The costs. In a recent study carried out by the Department of Economics of the UADE, the costs show a great difference in their behavior and are already incorporating the results of restrictive measures, such as the stocks, the increase in the interest rate and the exchange rate gap. . Fausto Spotornochief economist of Orlando J. Ferreres & Associates and director of said Department, observes that, in general terms, the CPI had been growing above the cost of production measured by the UADE, but since last August, the annual increase in costs had been almost 70.5% and retail inflation 78.5%. “These numbers are general averages, and many of the variables that were a little below inflation are starting to drop,” he explains. Thus, it can be seen that while some basic inputs for production, such as fuel oil, rose 94% or logistics costs, 85%, all in the last twelve months, others more tied to the “official” dollar, show a considerable delay since it grew 39% in the same period.
Within the framework of the policy of “Fair Prices”, Spotorno does assign a chance to the announced convergence to 4% of the products in the agreed basket, but considers that lowering the general CPI two points in three months will result in something “unlikely”.

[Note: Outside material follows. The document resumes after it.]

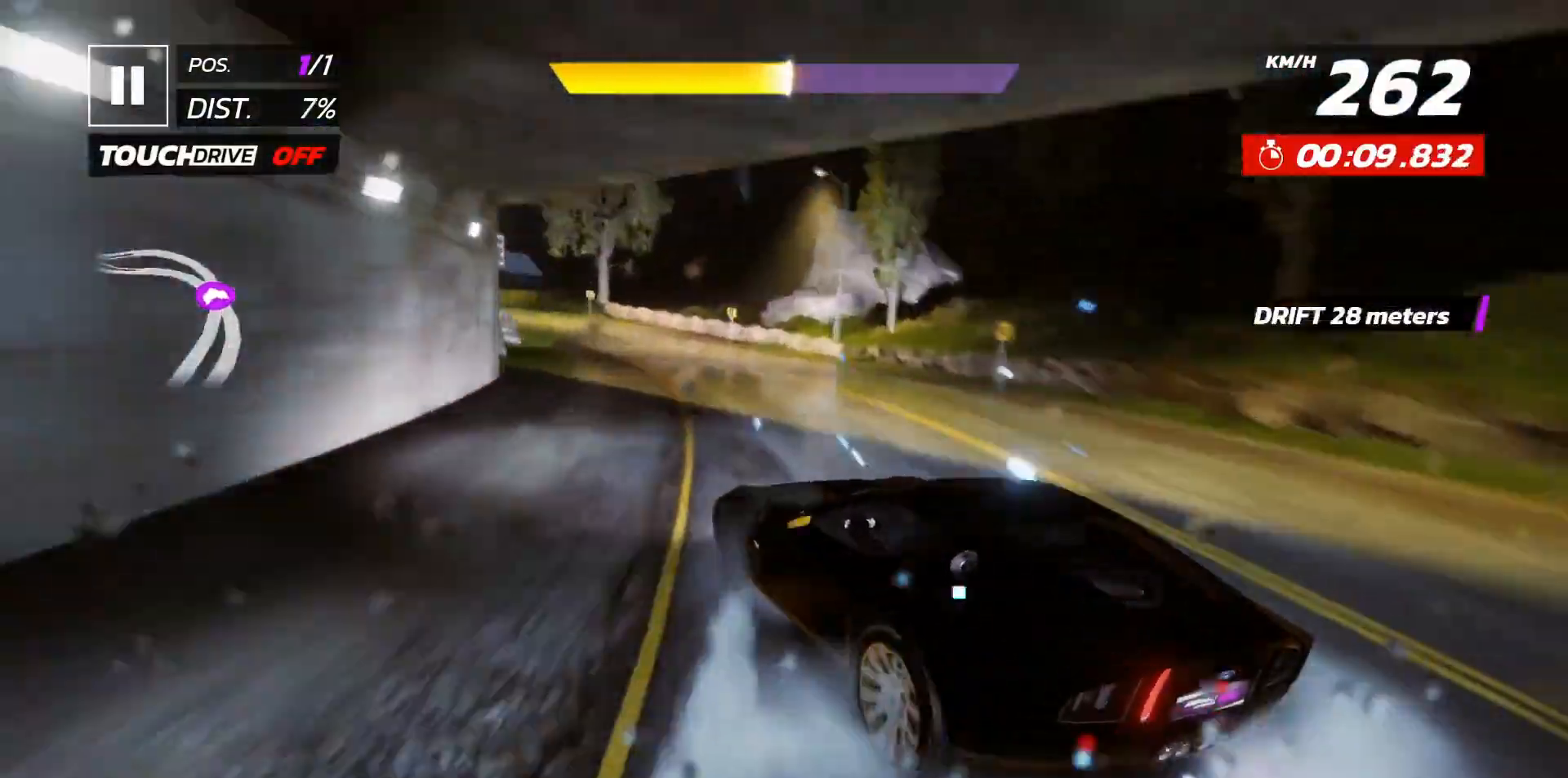
{"dt_ms": 500, "buttons": ["DPAD_LEFT"], "events": [[217, "DPAD_LEFT", "up"], [333, "DPAD_LEFT", "down"]]}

always the dollar. Finally, the exchange rate equation will end up defining the fate of this stage. As recognized by the Vice Minister of Economy himself gabriel rubinsteinthe external imbalance that forces us to live with an exchange gap, restrictions on foreign trade and, in particular, a suffocating trap for importers, have a real threat: a new edition of the Rodrigazo. It made reference to the honesty of the economic variables that in 1975 put an end to Gelbard’s experiment of “0 inflation” which, coincidentally, resorted to maximum prices and multiple exchange rates to combat an unstoppable rise in prices. Also at that time there was war (in 1973, that of Yon Kippur in the Middle East) that unleashed the rise in oil prices and the increase in domestic costs, but the race for joint ventures that tried to anticipate inflation, the flight of the peso and the risk of falling into hyperinflation It marked Argentina’s economic history with fire.It was from that moment that the dollar became the great thermometer of financial health and the peso as a unit of measurement ended.
The efforts to scratch the pot of reserves trying to add inflows of extra funds (the IDB, the renewed swap with China, to name a few examples) or postponing some payments (such as the Paris Club or the International Monetary Fund itself) are measures that help buy time before the next season’s heavy harvest begins to settle, in the second quarter of next year. The expectation for a “Soybean II dollar” increases as the drain of currency from the Central Bank continues: about US$ 1,500 million per month and the weather is advancing or postponing decisions. Perhaps the terms of the traditional saying about the climate and the Argentine economy should be changed: perhaps a good harvest by itself is not enough to save us, but a bad one could sink us.